== To be done ==
Can you repeat word for word the part of the forum thread on puppy biting below that begins at the words "I was just wondering, how" and stops after "(Jul 25, 2012)"?

# The whole biting thing...



## Claire (May 21, 2012)

I've been following the recent bite inhibition thread mentioning Ian Dunbar's method, and personally I've been following a similar method to his when it comes to dealing with Liesel's play biting. 
I was just wondering, how long did you find the biting lasted? I know it must vary a lot depending on the pup (I saw that on the recent thread too) but I'm asking because so far Liesel really does seem to be getting it. Having said this, I notice her biting my friends and housemates a lot more than she bites me, perhaps because they're not anywhere near as strict because she's such a cutie.
In general, do people find they get worse before they stop altogether? Like, perhaps around 3 or 4 months? I'm taking my pup home to Shetland for Christmas to meet the family, and I'd like to think she'll mostly be over it by then, since I have young nephews.
Thanks.


----------



## dmak (Jul 25, 2012)

I don't think she'll be over it by then. I rescued my pup @ 6 months old and he didn't stop the mouthing/nipping till close to 9-10 months old. Even @ 2 1/2 now he still gets a little mouthy at times of excitement. 

PS. I'm loving all the pics of your pup


----------



## hotmischief (Mar 11, 2012)

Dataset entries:
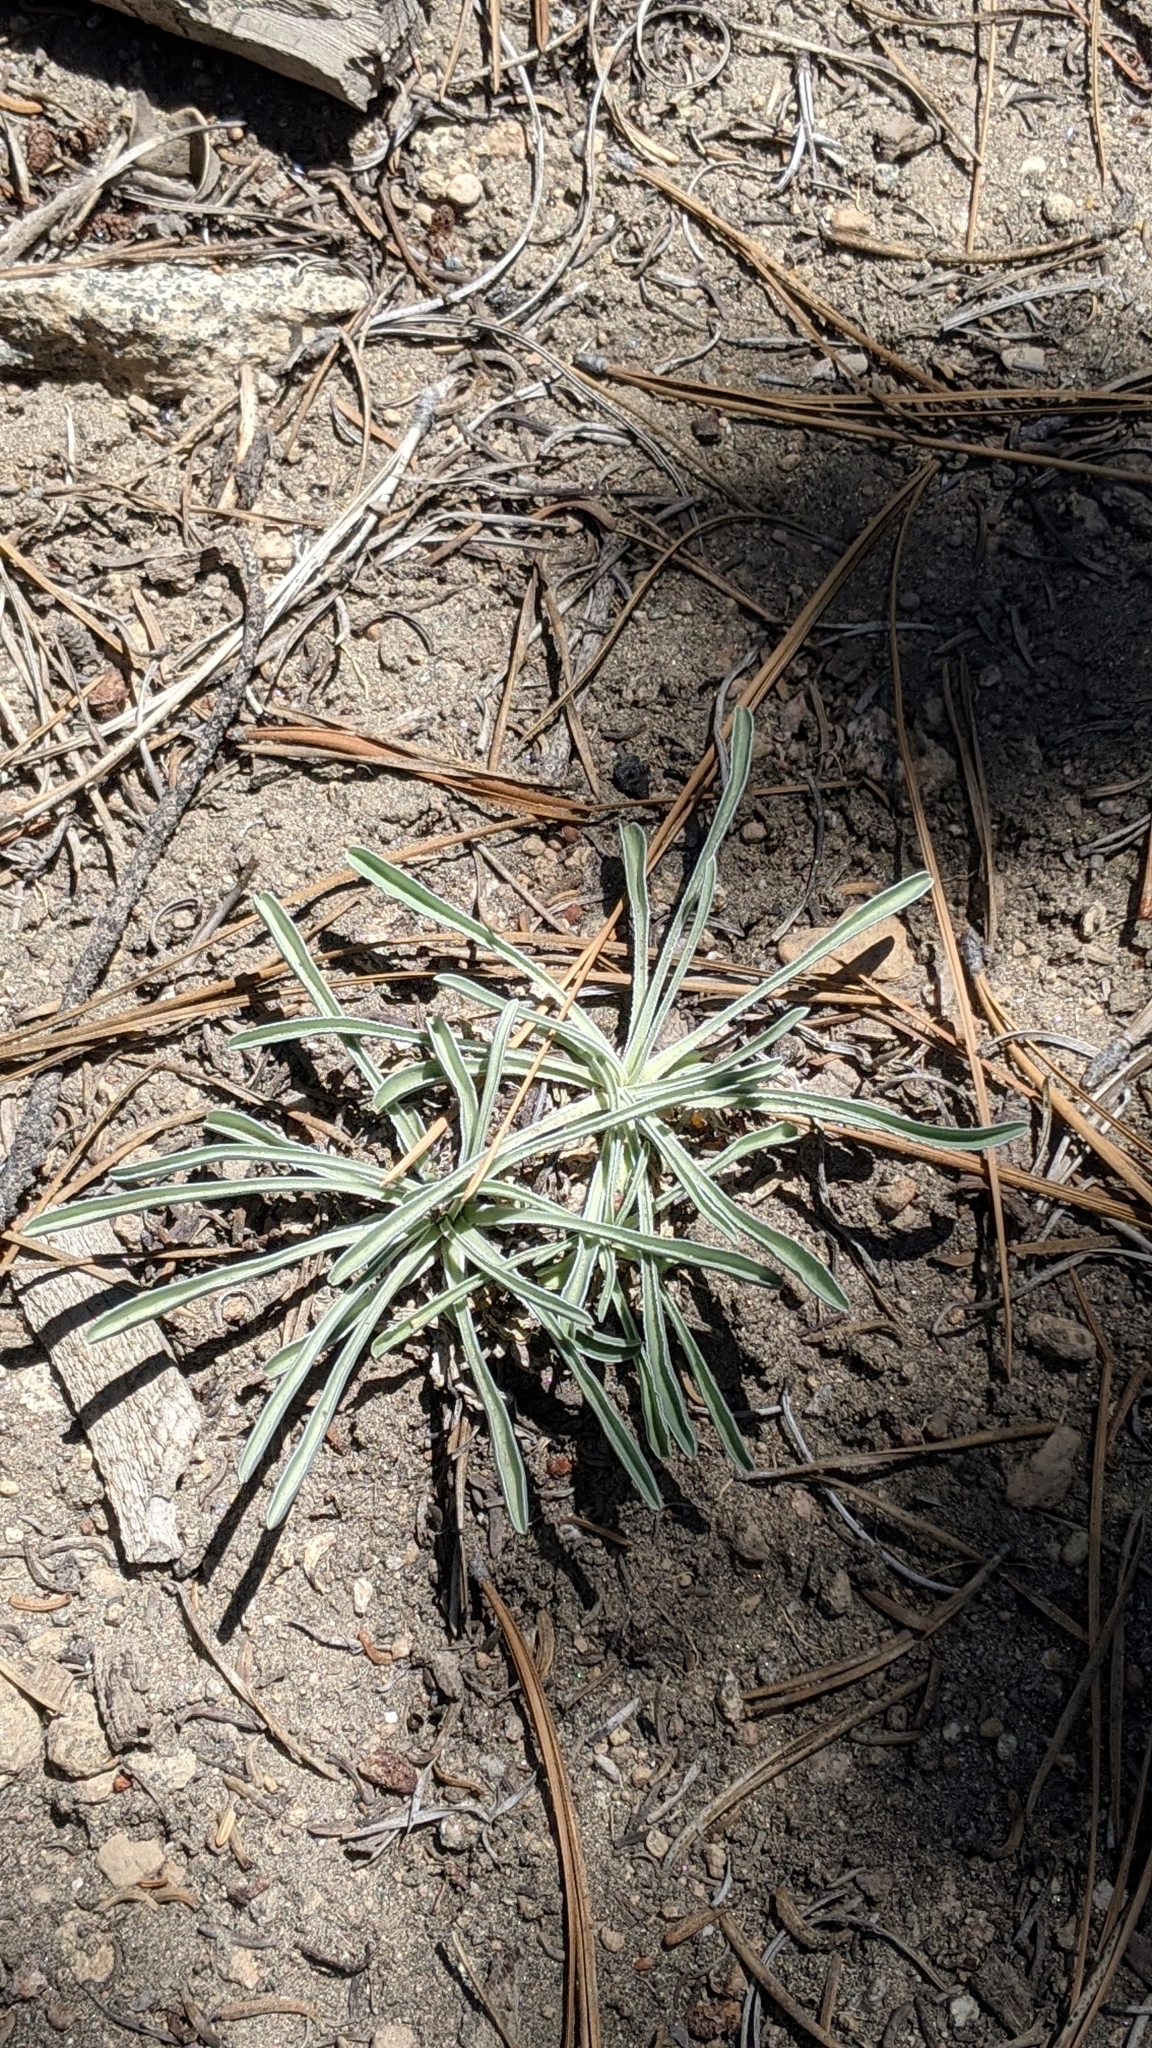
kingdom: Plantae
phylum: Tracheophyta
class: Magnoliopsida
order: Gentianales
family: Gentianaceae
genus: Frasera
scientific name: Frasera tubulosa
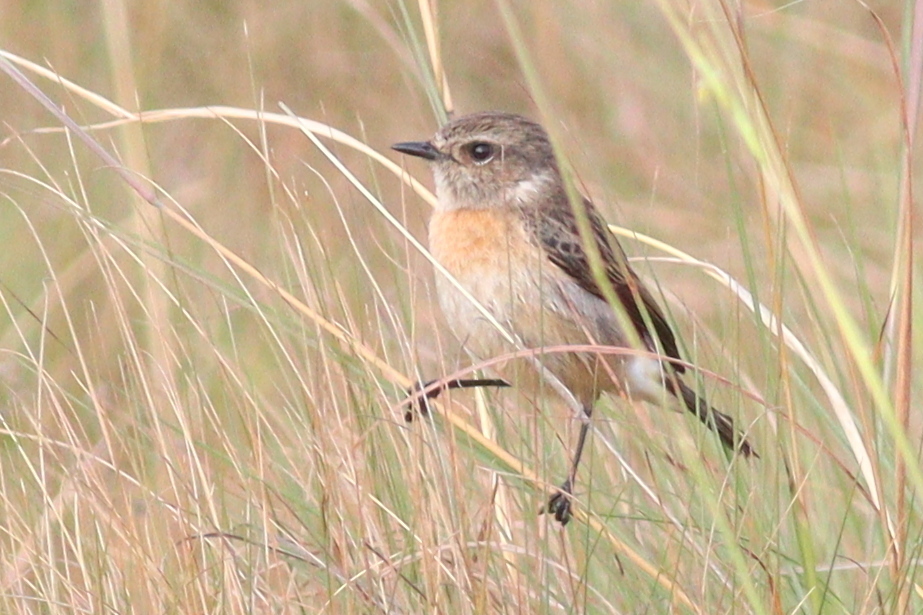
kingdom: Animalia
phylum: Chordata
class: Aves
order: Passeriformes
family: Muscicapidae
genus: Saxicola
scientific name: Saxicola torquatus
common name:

== Exercise response ==
I was just wondering, how long did you find the biting lasted? I know it must vary a lot depending on the pup (I saw that on the recent thread too) but I'm asking because so far Liesel really does seem to be getting it. Having said this, I notice her biting my friends and housemates a lot more than she bites me, perhaps because they're not anywhere near as strict because she's such a cutie.
In general, do people find they get worse before they stop altogether? Like, perhaps around 3 or 4 months? I'm taking my pup home to Shetland for Christmas to meet the family, and I'd like to think she'll mostly be over it by then, since I have young nephews.
Thanks.


----------



## dmak (Jul 25, 2012)